(Document passage Opens)

Sunday, 8 November 2009

Jasper Joffe talks to Marianne Morild in his studio on 3 November

I come to Jasper Joffe’s studio armed with a voice recorder that doesn’t work. The following is a reconstructed conversation, which Jasper agreed was ‘a good re-creation of the ideas'.



MM: Your paintings have changed quite a lot over ten years.

JJ: Yes. I’ve tried to make one body of work look the same as another, but somehow I can’t do it. I get bored. I get bored of going to the studio every day, mixing colours, painting pictures. I love painting, I just can’t do the protestant work ethic, although a lot of the artists that I admire work in that way, six hours in the studio every day, like going to the office. The 24 paintings in 24 hours was a way to demonstrate that it’s not the amount of labour that is lavished on a piece of work that determines how good it is. A painting that is done in an hour can be as good as something that has been painstakingly painted over a long period of time.

MM: Your practice includes curating as well as painting. Does that keep the boredom away?

(Document passage Closes)

For each statement about the interview, answer yes or no and quote the exact words of the interview that decide it: (a) The voice recorder brought to the studio worked. (b) Jasper Joffe says he gets bored of going to the studio every day. (c) The 24 paintings were made over 24 days. You won't need the listing that comes next.

(Record set Opens)

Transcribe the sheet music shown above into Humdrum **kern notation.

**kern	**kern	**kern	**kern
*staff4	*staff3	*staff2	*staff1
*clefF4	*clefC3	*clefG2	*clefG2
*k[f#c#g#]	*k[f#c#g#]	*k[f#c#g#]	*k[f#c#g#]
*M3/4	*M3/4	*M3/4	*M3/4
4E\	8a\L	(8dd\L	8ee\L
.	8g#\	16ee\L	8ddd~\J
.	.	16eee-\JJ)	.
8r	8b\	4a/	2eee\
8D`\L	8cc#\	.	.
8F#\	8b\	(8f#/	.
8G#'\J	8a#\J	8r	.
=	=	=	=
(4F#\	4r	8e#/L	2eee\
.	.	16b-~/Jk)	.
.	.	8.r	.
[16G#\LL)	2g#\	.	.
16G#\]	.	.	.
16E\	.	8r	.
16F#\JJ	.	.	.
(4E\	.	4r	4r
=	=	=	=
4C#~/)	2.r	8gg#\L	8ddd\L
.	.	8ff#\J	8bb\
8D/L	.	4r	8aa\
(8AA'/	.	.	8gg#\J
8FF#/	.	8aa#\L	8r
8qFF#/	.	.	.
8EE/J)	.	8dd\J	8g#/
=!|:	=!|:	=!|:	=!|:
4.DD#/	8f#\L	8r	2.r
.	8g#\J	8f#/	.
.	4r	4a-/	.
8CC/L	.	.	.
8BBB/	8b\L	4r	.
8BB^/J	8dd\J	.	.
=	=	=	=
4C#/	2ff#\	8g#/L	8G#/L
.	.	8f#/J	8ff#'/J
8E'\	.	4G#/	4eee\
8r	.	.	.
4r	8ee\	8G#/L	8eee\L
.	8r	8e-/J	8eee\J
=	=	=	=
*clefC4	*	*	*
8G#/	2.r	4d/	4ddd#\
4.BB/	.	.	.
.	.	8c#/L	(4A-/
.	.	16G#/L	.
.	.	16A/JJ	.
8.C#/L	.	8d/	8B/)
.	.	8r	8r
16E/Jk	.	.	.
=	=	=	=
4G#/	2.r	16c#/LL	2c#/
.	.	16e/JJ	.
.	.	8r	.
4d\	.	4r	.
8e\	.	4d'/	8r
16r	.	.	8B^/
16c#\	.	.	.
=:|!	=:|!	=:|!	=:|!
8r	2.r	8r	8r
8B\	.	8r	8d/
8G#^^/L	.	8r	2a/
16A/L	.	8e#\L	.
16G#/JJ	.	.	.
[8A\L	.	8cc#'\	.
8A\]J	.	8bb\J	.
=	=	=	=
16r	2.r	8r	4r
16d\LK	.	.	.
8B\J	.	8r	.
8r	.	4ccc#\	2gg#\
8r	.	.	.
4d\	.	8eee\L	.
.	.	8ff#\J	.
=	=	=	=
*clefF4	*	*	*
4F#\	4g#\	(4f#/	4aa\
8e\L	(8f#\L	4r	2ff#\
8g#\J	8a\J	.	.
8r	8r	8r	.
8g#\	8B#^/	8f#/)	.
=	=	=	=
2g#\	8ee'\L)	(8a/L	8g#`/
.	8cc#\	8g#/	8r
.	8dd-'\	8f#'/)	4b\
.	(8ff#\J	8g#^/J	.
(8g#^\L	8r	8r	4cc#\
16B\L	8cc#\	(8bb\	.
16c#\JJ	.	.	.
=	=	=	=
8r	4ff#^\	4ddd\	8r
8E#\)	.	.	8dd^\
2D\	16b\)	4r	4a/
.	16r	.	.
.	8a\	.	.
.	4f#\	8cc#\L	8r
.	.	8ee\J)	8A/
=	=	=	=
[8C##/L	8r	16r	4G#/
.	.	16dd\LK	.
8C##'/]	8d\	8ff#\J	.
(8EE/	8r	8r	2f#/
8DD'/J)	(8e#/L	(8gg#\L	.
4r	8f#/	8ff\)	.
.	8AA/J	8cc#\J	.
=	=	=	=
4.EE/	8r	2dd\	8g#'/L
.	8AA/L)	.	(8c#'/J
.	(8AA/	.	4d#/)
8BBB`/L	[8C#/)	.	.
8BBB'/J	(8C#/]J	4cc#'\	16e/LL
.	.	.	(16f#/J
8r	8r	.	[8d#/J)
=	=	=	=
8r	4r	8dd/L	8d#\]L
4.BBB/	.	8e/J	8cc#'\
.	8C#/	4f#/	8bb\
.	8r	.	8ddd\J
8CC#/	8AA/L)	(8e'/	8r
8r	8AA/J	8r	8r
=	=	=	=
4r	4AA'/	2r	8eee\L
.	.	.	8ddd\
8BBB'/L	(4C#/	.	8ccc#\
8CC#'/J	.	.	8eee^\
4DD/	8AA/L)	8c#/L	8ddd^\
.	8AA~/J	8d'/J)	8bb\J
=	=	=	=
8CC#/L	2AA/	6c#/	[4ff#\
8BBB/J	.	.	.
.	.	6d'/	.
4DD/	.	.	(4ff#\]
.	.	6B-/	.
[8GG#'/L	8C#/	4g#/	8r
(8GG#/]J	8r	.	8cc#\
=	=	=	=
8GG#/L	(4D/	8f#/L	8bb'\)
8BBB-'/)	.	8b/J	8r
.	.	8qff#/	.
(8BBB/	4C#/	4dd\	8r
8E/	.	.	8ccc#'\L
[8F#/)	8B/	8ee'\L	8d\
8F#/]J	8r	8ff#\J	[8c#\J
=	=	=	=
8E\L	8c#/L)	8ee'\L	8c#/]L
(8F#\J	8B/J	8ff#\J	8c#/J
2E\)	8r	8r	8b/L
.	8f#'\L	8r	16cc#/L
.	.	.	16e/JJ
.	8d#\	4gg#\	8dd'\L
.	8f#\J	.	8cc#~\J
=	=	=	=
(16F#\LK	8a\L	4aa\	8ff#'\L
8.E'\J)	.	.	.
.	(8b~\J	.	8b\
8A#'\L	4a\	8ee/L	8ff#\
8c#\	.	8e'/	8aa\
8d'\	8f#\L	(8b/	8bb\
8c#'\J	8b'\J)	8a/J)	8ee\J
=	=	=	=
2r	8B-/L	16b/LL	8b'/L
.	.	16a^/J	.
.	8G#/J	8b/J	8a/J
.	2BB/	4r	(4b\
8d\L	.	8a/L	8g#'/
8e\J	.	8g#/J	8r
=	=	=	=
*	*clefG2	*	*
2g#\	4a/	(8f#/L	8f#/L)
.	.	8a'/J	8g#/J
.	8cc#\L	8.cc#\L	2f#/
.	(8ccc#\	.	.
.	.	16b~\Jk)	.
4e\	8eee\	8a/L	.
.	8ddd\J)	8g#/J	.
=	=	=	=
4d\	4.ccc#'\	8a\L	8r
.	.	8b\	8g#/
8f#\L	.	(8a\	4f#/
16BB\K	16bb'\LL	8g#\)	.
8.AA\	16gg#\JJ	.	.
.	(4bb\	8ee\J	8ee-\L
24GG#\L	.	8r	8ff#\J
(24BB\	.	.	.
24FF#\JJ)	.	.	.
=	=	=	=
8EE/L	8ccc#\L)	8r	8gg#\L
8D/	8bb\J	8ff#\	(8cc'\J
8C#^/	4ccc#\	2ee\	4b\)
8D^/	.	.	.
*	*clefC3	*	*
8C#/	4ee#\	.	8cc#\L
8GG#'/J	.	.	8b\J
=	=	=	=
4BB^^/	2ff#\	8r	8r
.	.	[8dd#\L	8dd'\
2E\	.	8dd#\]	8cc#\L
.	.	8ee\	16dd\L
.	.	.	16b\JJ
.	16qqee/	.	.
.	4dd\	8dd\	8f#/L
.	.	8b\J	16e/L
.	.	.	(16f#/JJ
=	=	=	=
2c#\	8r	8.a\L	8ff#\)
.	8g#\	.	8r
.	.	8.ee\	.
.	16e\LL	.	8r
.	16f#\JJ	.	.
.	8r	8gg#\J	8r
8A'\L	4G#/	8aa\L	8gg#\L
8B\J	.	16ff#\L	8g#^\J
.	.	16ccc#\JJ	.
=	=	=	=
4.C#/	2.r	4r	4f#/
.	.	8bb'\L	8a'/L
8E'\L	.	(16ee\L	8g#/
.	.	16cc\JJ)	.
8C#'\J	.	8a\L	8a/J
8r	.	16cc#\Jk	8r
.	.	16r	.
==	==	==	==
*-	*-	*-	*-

(Record set Closes)

Answer for this exercise:
(a) No: "armed with a voice recorder that doesn’t work"
(b) Yes: "I get bored of going to the studio every day"
(c) No: "The 24 paintings in 24 hours"